Florida pastor Terry Jones was going to hold a protest today in Dearborn against Sharia law in the United States. He apparently does not know what Sharia law is, but hey, why let that stop him.

However, the city of Dearborn refused to give him a permit for the place he wanted to hold it, and so the matter ended up in court where a jury agreed with the prosecutors that the protest was likely to cause a breach of the peace, thus breaking a little used law written before Lincoln was president (Abraham Lincoln, that is). The prosecutor wanted a $45,000 “peace bond” to pay for the costs of police overtime and other costs to the city. The judge set the bond at $1 and ordered Jones and his assistant to stay away from the mosque for three years.

There are some interesting things here.

One is the issue of free speech. Can a protest be restricted? Jones said no. The jury said yes. Historically, free speech has been given a pretty wide berth. Not today, however.

Here’s the rub: They were being restricted based merely on the possibility that someone else might do something—namely, disturb the peace. To me, it’s a strange thing that the court was tied up trying a case that hadn’t even happened. There were no facts for the jury to consider. It was all based on speculation.
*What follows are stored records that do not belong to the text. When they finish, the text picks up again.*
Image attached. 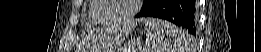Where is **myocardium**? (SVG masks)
<instances>
[{
  "mask_svg": "<svg viewBox=\"0 0 261 52\" xmlns=\"http://www.w3.org/2000/svg\"><path fill=\"white\" fill-rule=\"evenodd\" d=\"M96 1L99 3V7L96 10L95 15L100 24H107V25L124 23L131 20L137 14L141 2L140 0H132L130 10L124 16L116 20L107 21L100 18L101 11H103L107 6L106 2L104 0H96Z\"/></svg>",
  "mask_w": 261,
  "mask_h": 52,
  "instance_id": "f54148a6",
  "label": "myocardium"
}]
</instances>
Dearborn can say this wasn’t about content (and they are). But they were worried that the content of his speech might incite a “breach of the peace.”

I think there’s a good case that this should have never gotten to court to begin with.

And the irony is that if it would not have gone to court, things would have actually been better because in the end, taking Jones to court in an effort to preserve the peace didn’t work. A crowd of several hundred people gathered in a counter-protest, thus requiring the police presence that the peace bond was was supposed to pay for. Except the bond didn’t get paid.

And then Jones went to jail for refusing to pay the bond for a protest that had not yet happened. In other words, he went to jail for something he had not yet done, and was not even required to do.

The crowd that gathered was pretty rude and loud, both at the courthouse as well as at the police station. The anger and hatred in the crowd was probably worse than the protest would have been.

I think this is a place where Proverbs 26:4 takes over. Terry Jones is a fool. By answering him, the city of Dearborn gave him not just fifteen minutes of fame, but a whole day, and more to come.

Had they not taken him to court, the rains would have severely dampened any protest. And ignoring him would have been the worst thing you could do to him. He wants publicity. And this gave him far more than a little protest in Dearborn would have given him.

You see, there are some things in life that you make worse by responding to.

This was one of them.

My bet is that this isn’t over.

Dearborn’s effort to save a few thousand dollars on a protest is going to end up costing them a lot more by the time this is litigated.

And Jones got what he wanted. He got a lot of publicity for his cause (more than he ever would have gotten through a simple protest). He also gets to claim the city of Dearborn is being run by Sharia law and is acting unconstitutionally.

All in all, the jury made a bad mistake. The City of Dearborn made a worse one.

The loser is the constitution.

The winner is, believe it or not, none other than Terry Jones.